INSTRUCTION. Starting with the first line of the material and going on through the line that contains "также в сфере", write those lines as a JSON list of strings, one string per line, with blank lines left out. Leave the pictures out of the answer.

[THE RECORDS Boundary: Start]

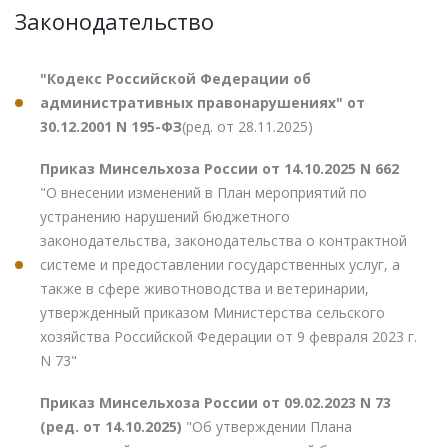
Законодательство
"Кодекс Российской Федерации об
административных правонарушениях" от
30.12.2001 N 195-ФЗ
(ред. от 28.11.2025)
Приказ Минсельхоза России от 14.10.2025 N 662
"О внесении изменений в План мероприятий по
устранению нарушений бюджетного
законодательства, законодательства о контрактной
системе и предоставлении государственных услуг, а
также в сфере животноводства и ветеринарии,
утвержденный приказом Министерства сельского
хозяйства Российской Федерации от 9 февраля 2023 г.
N 73"
Приказ Минсельхоза России от 09.02.2023 N 73
(ред. от 14.10.2025)
"Об утверждении Плана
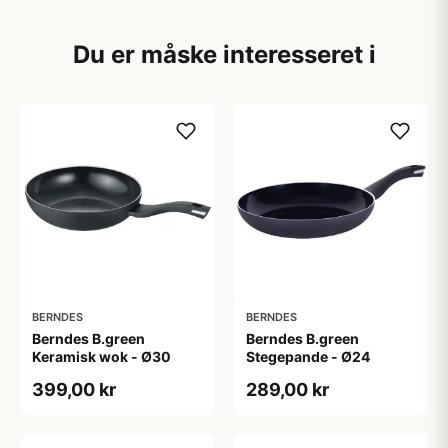
Du er måske interesseret i
BERNDES
BERNDES
Berndes B.green
Berndes B.green
Keramisk wok - Ø30
Stegepande - Ø24
399,00 kr
289,00 kr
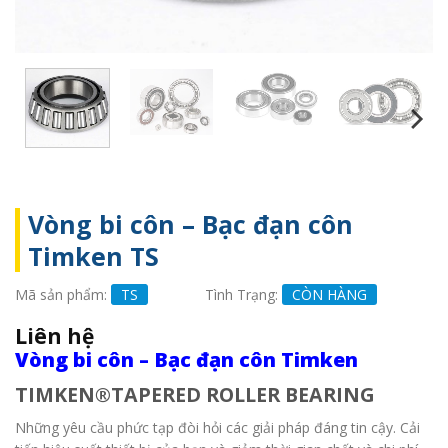
Vòng bi côn – Bạc đạn côn
Timken TS
Mã sản phẩm:
TS
Tình Trạng:
CÒN HÀNG
Liên hệ
Vòng bi côn – Bạc đạn côn Timken
TIMKEN®TAPERED ROLLER BEARING
Những yêu cầu phức tạp đòi hỏi các giải pháp đáng tin cậy. Cải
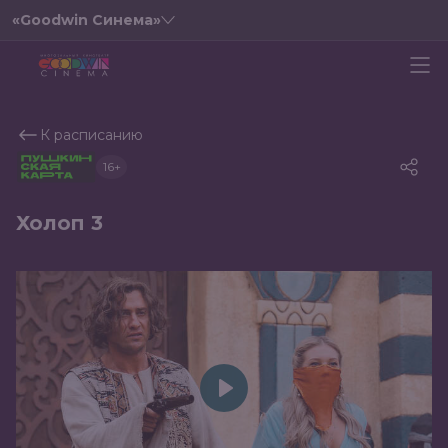
«Goodwin Синема»
К расписанию
16+
Холоп 3
Play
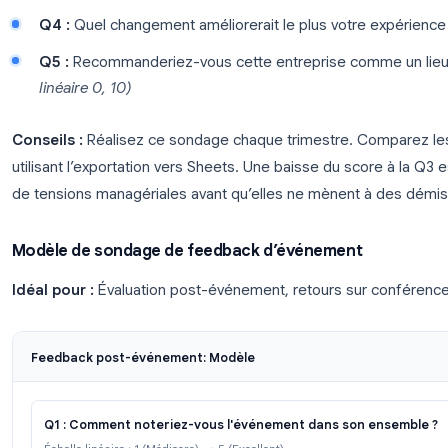
adresses e-mail” → DÉSACTIVÉ, “Limiter à 1 rép
Questions suggérées :
Q1 :
Sur une échelle de 1 à 10, à quel point vou
semaine ?
(Échelle linéaire)
Q2 :
Pensez-vous que votre travail contribue de
l’équipe ?
(Choix multiple : Oui / Un peu / Non)
Q3 :
Dans quelle mesure votre manager soutien
?
(Échelle linéaire 1, 5)
Q4 :
Quel changement améliorerait le plus votr
Q5 :
Recommanderiez-vous cette entreprise com
linéaire 0, 10)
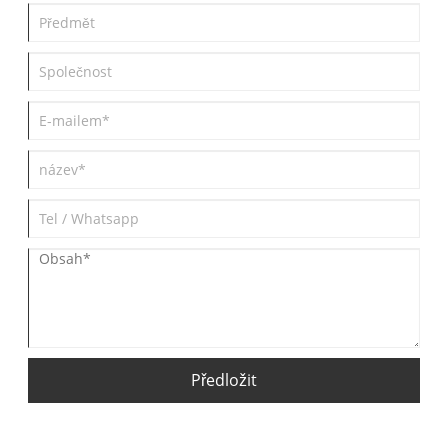
Předložit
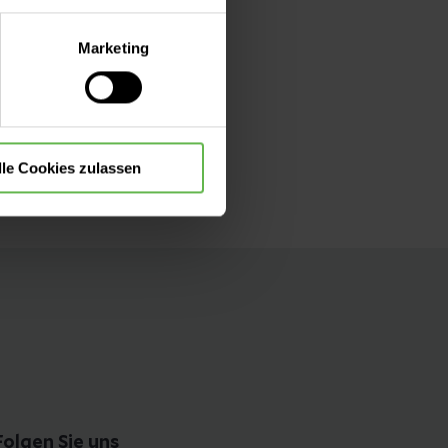
lle Auswahl hinsichtlich der
Marketing
die Verwendung aller Cookies
lle Cookies zulassen
Folgen Sie uns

[THE RECORDS Boundary: End]

TASK ANSWER.
[
  "Законодательство",
  "\"Кодекс Российской Федерации об",
  "административных правонарушениях\" от",
  "30.12.2001 N 195-ФЗ",
  "(ред. от 28.11.2025)",
  "Приказ Минсельхоза России от 14.10.2025 N 662",
  "\"О внесении изменений в План мероприятий по",
  "устранению нарушений бюджетного",
  "законодательства, законодательства о контрактной",
  "системе и предоставлении государственных услуг, а",
  "также в сфере животноводства и ветеринарии,"
]